As Stanzel observes the focalization of the passage is initially internal while at the end Stephen is clearly seen from the outside (as an almost verbatim counterpart to the description of Eveline as a “helpless animal”, who by the way also moves her “lips in silent fervent prayer” (Joyce, “Eveline”, 42). Again, the change from internal to external corresponds quite precisely to the protagonist's self-experience of dereliction: we leave Stephen's point of view at the very moment when he really feels like having being left radically on his own.

 4 The significant, aesthetically convincing, artificiality of the first person setting in Hemingway's texts seem to radically call into question Hamburger's distinction between first and third person narration in terms of als ob and als fiction: in many of Hemingway's first person fictions, like the one above, there is no voice assuming the pretense (Fingierbarkeit), i.e. the reader is by no means listening to any transmitted experience, but is, say, sharing the perceptions online with the protagonist, within the limited horizon of his consciousness. In this sense, Hemingway's first person narrators behave like certain reflector voices in third person narrations: that's probably part of their misery.

 5 Of course, Robert Cohn therefore becomes some sort of a symmetric counterpart figure to Jake Barnes himself: physically able, mentally pathetic, whereas the inverse seems to hold for Barnes.

 6 The same is basically the case in other of his short story, for example “The Facts in the Case of M. Valdemar,” which sets out as a scientific report and ends up with the vision of a puddle of putrescent matter.

 7 Notice, however, the external focalization “There was no longer any perturbation visible on her face”, which in this context, of course, reveals the feigned character of her crying.

 8 As Chafe (Citation1994: 255) remarks that whenever focalization is internal, descriptive sentences such as “he adjusted the pack harness”, or “Nick sat down” do not simply address the action seen from the outside, but also the protagonist's own experience of performing these actions.

 9 Whereas there are hardly any details specified in the passage, a lot of simple actions are expressed (“walk back up”, “adjust”, “pull”, “sling”, “get [one's arms] through”, “lean against,” etc). In his 2007 article, Thor Grünbaum very convincingly shows how vivid representation of spaces, locations rest on the representation of simple actions like the ones above, not on detailed accounts of objects and their exact position in that space. My claim here is cognate to his in the sense that I also found this feature on the basic characteristics of human perceptual intentionality itself. Notice that this feature is far from being self-evident: why shouldn't more precisions, more quantitative and metrical specifications, more details, etc., why shouldn't all this—according to the principle “more is better”—yield more vivid and lively representations? Well, exactly because this does not fit our average way of experiencing, perceptually intending or bodily interacting with things in prototypical or familiar situations. (Cf. examples [15], [16], and [17] below.)

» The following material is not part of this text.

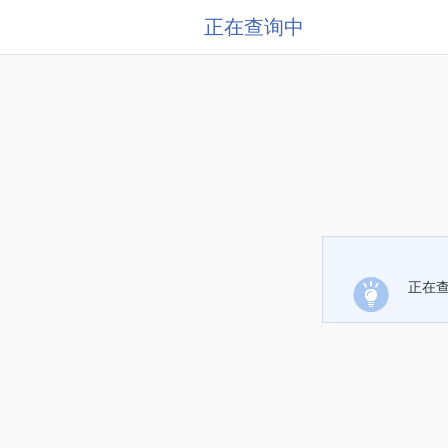
正在查询中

10 Windowing of attention is a pervasive mode of conceptualization, whose linguistic expression consists in only mentioning one or some of the constituents moments of a full event while gapping (and tacitly implying) the others. Hence “the pen rolled off the table, through the air and down on the ground” can be rendered, for example, by either “the pen rolled off the table” or “the pen rolled down on the ground” (each sentence would thereby express what part of the event speaker assigns intentional saliency). Similarly as regards causal event frames where the sentence “He broke the window” adequately covers the much more fine-grained sequence of sub-events: he broke the window by picking up a stone, lifting it with his hand, swinging his arm, releasing the stone, thereby propelling it forward, etc., etc. (Talmy Citation2000: vol. 1, 271f). Weiss' protagonist is a parade example of a windowing-impaired mind. Actually both passage [16] and [17] above would do as text book examples of what full event/causal chain frames are, they make out the stuff on which we usually operate our windowing abstractions.